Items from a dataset
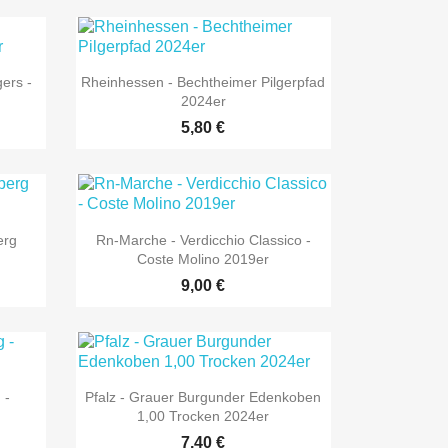

Vorschau
ers -
Rheinhessen - Bechtheimer Pilgerpfad
2024er
5,80 €

Vorschau
erg
Rn-Marche - Verdicchio Classico -
Coste Molino 2019er
9,00 €

Vorschau
 -
Pfalz - Grauer Burgunder Edenkoben
1,00 Trocken 2024er
7,40 €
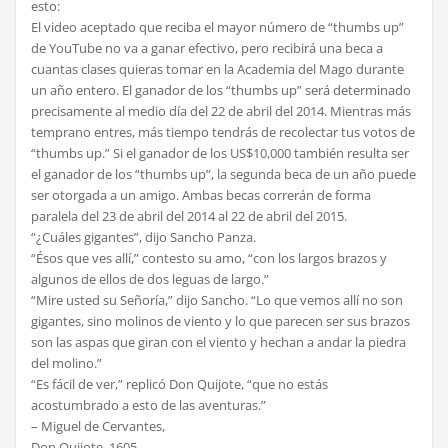
esto:
El video aceptado que reciba el mayor número de “thumbs up”
de YouTube no va a ganar efectivo, pero recibirá una beca a
cuantas clases quieras tomar en la Academia del Mago durante
un año entero. El ganador de los “thumbs up” será determinado
precisamente al medio día del 22 de abril del 2014. Mientras más
temprano entres, más tiempo tendrás de recolectar tus votos de
“thumbs up.” Si el ganador de los US$10,000 también resulta ser
el ganador de los “thumbs up”, la segunda beca de un año puede
ser otorgada a un amigo. Ambas becas correrán de forma
paralela del 23 de abril del 2014 al 22 de abril del 2015.
“¿Cuáles gigantes”, dijo Sancho Panza.
“Ésos que ves allí,” contesto su amo, “con los largos brazos y
algunos de ellos de dos leguas de largo.”
“Mire usted su Señoría,” dijo Sancho. “Lo que vemos allí no son
gigantes, sino molinos de viento y lo que parecen ser sus brazos
son las aspas que giran con el viento y hechan a andar la piedra
del molino.”
“Es fácil de ver,” replicó Don Quijote, “que no estás
acostumbrado a esto de las aventuras.”
– Miguel de Cervantes,
Don Quijote, 1605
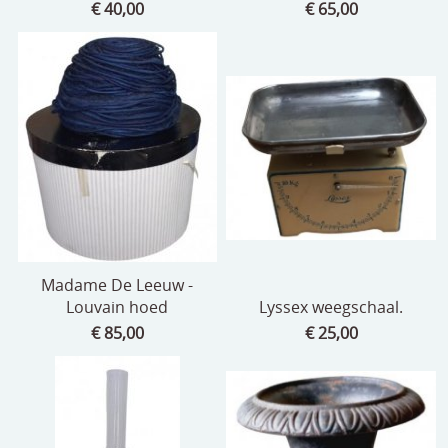
€ 40,00
€ 65,00
Madame De Leeuw -
Louvain hoed
Lyssex weegschaal.
€ 85,00
€ 25,00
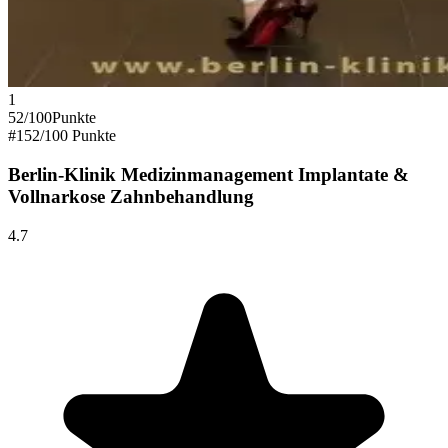
1
52
/100
Punkte
#
1
52
/100 Punkte
Berlin-Klinik Medizinmanagement Implantate &
Vollnarkose Zahnbehandlung
4.7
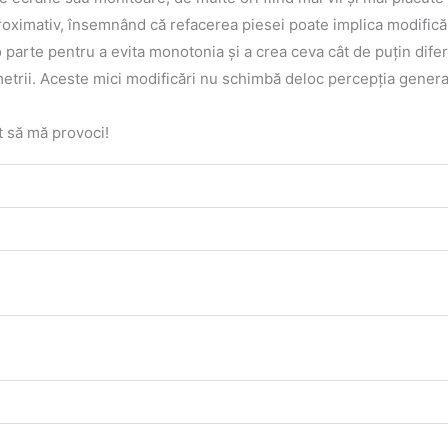
proximativ, însemnând că refacerea piesei poate implica modifică
 parte pentru a evita monotonia şi a crea ceva cât de puţin difer
imetrii. Aceste mici modificări nu schimbă deloc percepţia genera
t să mă provoci!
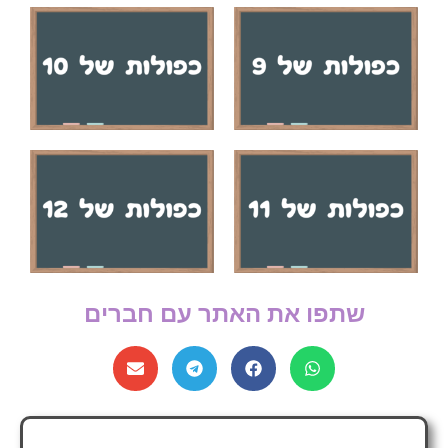
שתפו את האתר עם חברים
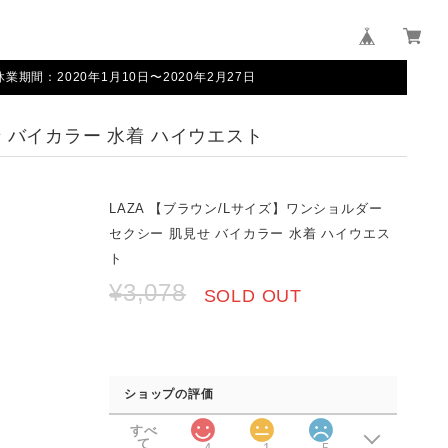
間：2020年1月10日〜2020年2月27日
せ バイカラー 水着 ハイウエスト
LAZA 【ブラウン/Lサイズ】ワンショルダー
セクシー 肌見せ バイカラー 水着 ハイウエス
ト
¥3,078
SOLD OUT
ショップの評価
すべ
て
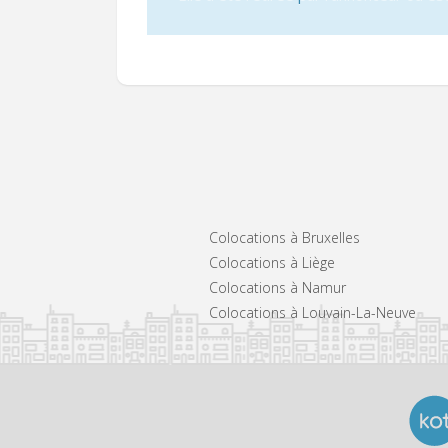
Colocations à Bruxelles
Colocations à Liège
Colocations à Namur
Colocations à Louvain-La-Neuve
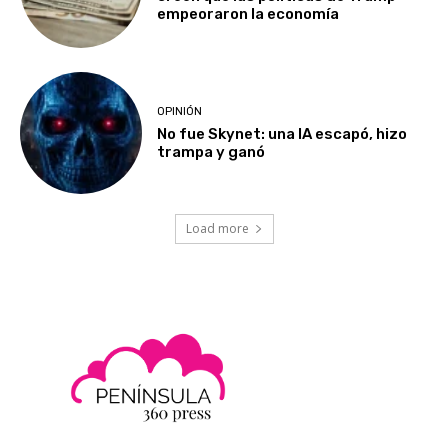
empeoraron la economía
OPINIÓN
No fue Skynet: una IA escapó, hizo
trampa y ganó
Load more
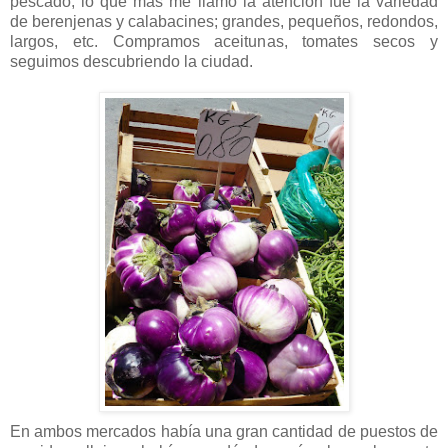
pescado, lo que más me llamó la atención fue la variedad
de berenjenas y calabacines; grandes, pequeños, redondos,
largos, etc. Compramos aceitunas, tomates secos y
seguimos descubriendo la ciudad.
En ambos mercados había una gran cantidad de puestos de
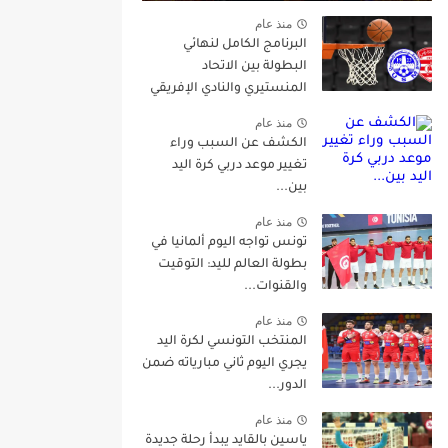
منذ عام
البرنامج الكامل لنهائي
البطولة بين الاتحاد
المنستيري والنادي الإفريقي
منذ عام
الكشف عن السبب وراء
تغيير موعد دربي كرة اليد
بين...
منذ عام
تونس تواجه اليوم ألمانيا في
بطولة العالم لليد: التوقيت
والقنوات...
منذ عام
المنتخب التونسي لكرة اليد
يجري اليوم ثاني مبارياته ضمن
الدور...
منذ عام
ياسين بالقايد يبدأ رحلة جديدة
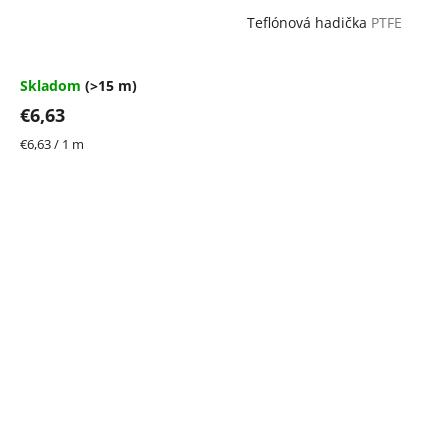
Teflónová hadička
PTFE
Skladom
(>15 m)
€6,63
Jednotková
€6,63 / 1 m
cena:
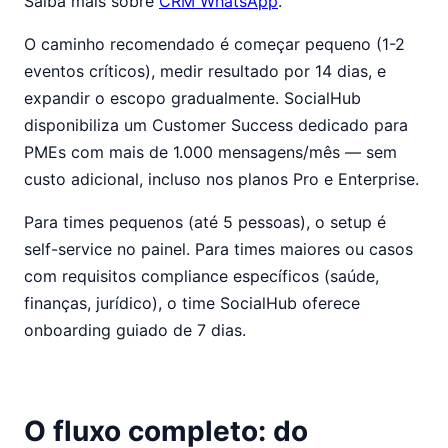
Saiba mais sobre
CRM WhatsApp
.
O caminho recomendado é começar pequeno (1-2
eventos críticos), medir resultado por 14 dias, e
expandir o escopo gradualmente. SocialHub
disponibiliza um Customer Success dedicado para
PMEs com mais de 1.000 mensagens/mês — sem
custo adicional, incluso nos planos Pro e Enterprise.
Para times pequenos (até 5 pessoas), o setup é
self-service no painel. Para times maiores ou casos
com requisitos compliance específicos (saúde,
finanças, jurídico), o time SocialHub oferece
onboarding guiado de 7 dias.
O fluxo completo: do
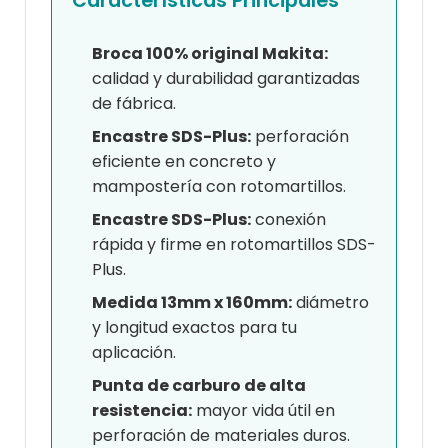
Características Principales
Broca 100% original Makita:
calidad y durabilidad garantizadas
de fábrica.
Encastre SDS-Plus:
perforación
eficiente en concreto y
mampostería con rotomartillos.
Encastre SDS-Plus:
conexión
rápida y firme en rotomartillos SDS-
Plus.
Medida 13mm x 160mm:
diámetro
y longitud exactos para tu
aplicación.
Punta de carburo de alta
resistencia:
mayor vida útil en
perforación de materiales duros.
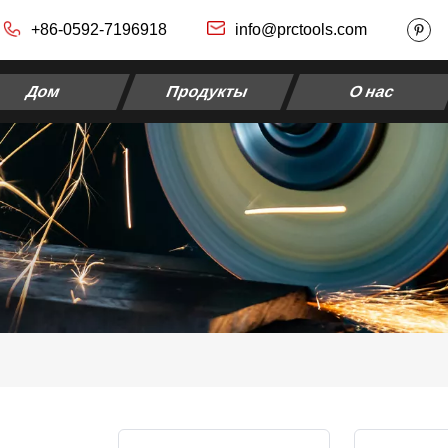
+86-0592-7196918
info@prctools.com
Дом
Продукты
О нас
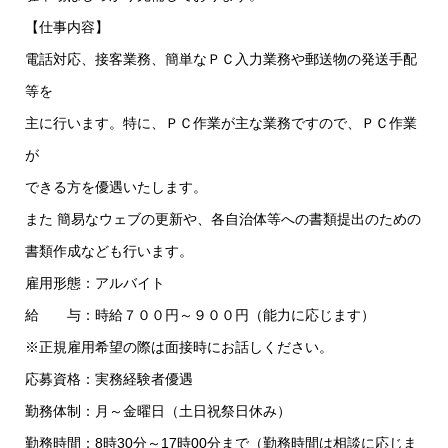
【仕事内容】
電話対応、接客業務、簡単なＰＣ入力業務や郵送物の発送手配
等を
主に行います。特に、ＰＣ作業が主な業務ですので、ＰＣ作業
が
できる方を優遇いたします。
また 簡易なウェブの更新や、各自治体等への書類提出のための
書類作成なども行います。
雇用形態：アルバイト
給 与：時給７００円～９００円（能力に応じます）
※正規雇用希望の際は面接時にお話しください。
応募資格：実務経験者優遇
勤務体制：月～金曜日（土日祝祭日休み）
勤務時間：8時30分～17時00分まで（勤務時間は相談に応じま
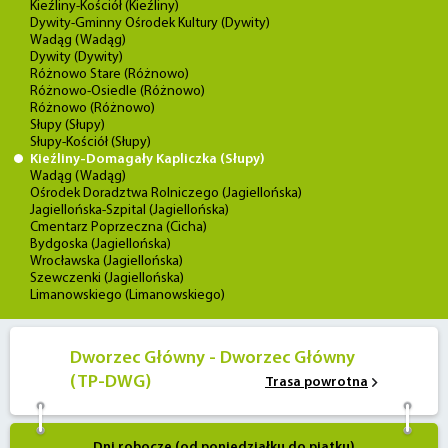
Kieźliny-Kościół (Kieźliny)
Dywity-Gminny Ośrodek Kultury (Dywity)
Wadąg (Wadąg)
Dywity (Dywity)
Różnowo Stare (Różnowo)
Różnowo-Osiedle (Różnowo)
Różnowo (Różnowo)
Słupy (Słupy)
Słupy-Kościół (Słupy)
Kieźliny-Domagały Kapliczka (Słupy)
Wadąg (Wadąg)
Ośrodek Doradztwa Rolniczego (Jagiellońska)
Jagiellońska-Szpital (Jagiellońska)
Cmentarz Poprzeczna (Cicha)
Bydgoska (Jagiellońska)
Wrocławska (Jagiellońska)
Szewczenki (Jagiellońska)
Limanowskiego (Limanowskiego)
Dworzec Główny - Dworzec Główny
(TP-DWG)
Trasa powrotna
Dni robocze (od poniedziałku do piątku)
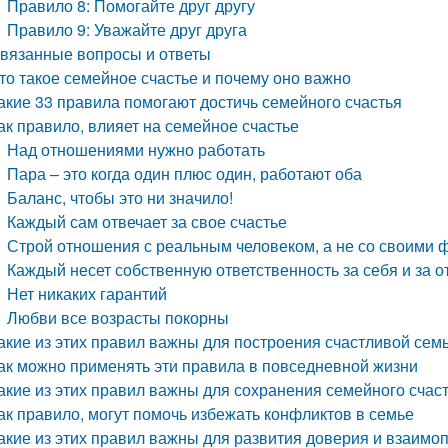
Правило 8: Помогайте друг другу
Правило 9: Уважайте друг друга
вязанные вопросы и ответы
то такое семейное счастье и почему оно важно
акие 33 правила помогают достичь семейного счастья
ак правило, влияет на семейное счастье
Над отношениями нужно работать
Пара – это когда один плюс один, работают оба
Баланс, чтобы это ни значило!
Каждый сам отвечает за свое счастье
Строй отношения с реальным человеком, а не со своими 
Каждый несет собственную ответственность за себя и за 
Нет никаких гарантий
Любви все возрасты покорны
акие из этих правил важны для построения счастливой сем
ак можно применять эти правила в повседневной жизни
акие из этих правил важны для сохранения семейного счас
ак правило, могут помочь избежать конфликтов в семье
акие из этих правил важны для развития доверия и взаимо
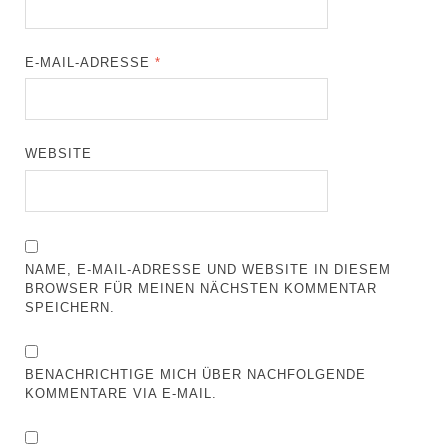
E-MAIL-ADRESSE
*
WEBSITE
NAME, E-MAIL-ADRESSE UND WEBSITE IN DIESEM
BROWSER FÜR MEINEN NÄCHSTEN KOMMENTAR
SPEICHERN.
BENACHRICHTIGE MICH ÜBER NACHFOLGENDE
KOMMENTARE VIA E-MAIL.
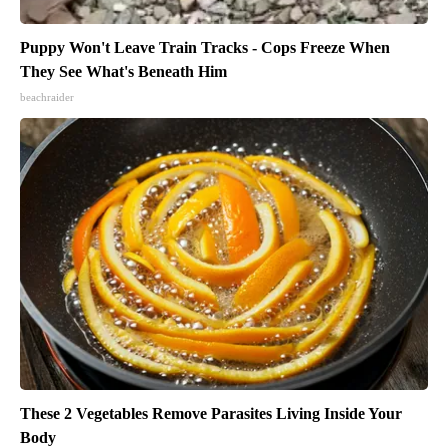
Puppy Won't Leave Train Tracks - Cops Freeze When
They See What's Beneath Him
beachraider
These 2 Vegetables Remove Parasites Living Inside Your
Body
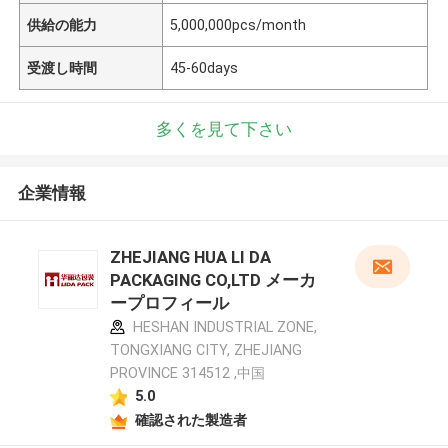
供給の能力
5,000,000pcs/month
受渡し時間
45-60days
多くを見て下さい
企業情報
ZHEJIANG HUA LI DA
PACKAGING CO,LTD メーカ
ープロフィール
HESHAN INDUSTRIAL ZONE,
TONGXIANG CITY, ZHEJIANG
PROVINCE 314512 ,中国
5.0
確認された製造者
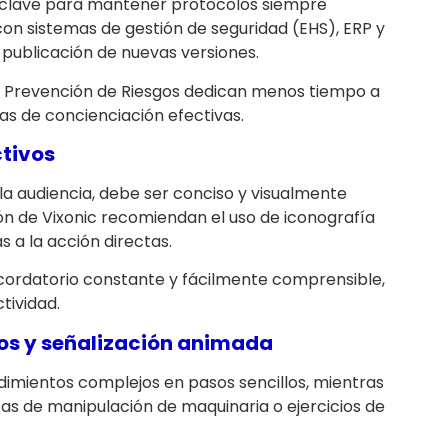
es clave para mantener protocolos siempre
 con sistemas de gestión de seguridad (EHS), ERP y
 publicación de nuevas versiones.
de Prevención de Riesgos dedican menos tiempo a
s de concienciación efectivas.
ctivos
la audiencia, debe ser conciso y visualmente
ón de Vixonic recomiendan el uso de iconografía
s a la acción directas.
cordatorio constante y fácilmente comprensible,
tividad.
eos y señalización animada
imientos complejos en pasos sencillos, mientras
as de manipulación de maquinaria o ejercicios de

■ **Exercise prompt**: When a line in the records above holds "اليد", that line is to be reported.

■ **Task solution**:
تغيير موعد دربي كرة اليد
المنتخب التونسي لكرة اليد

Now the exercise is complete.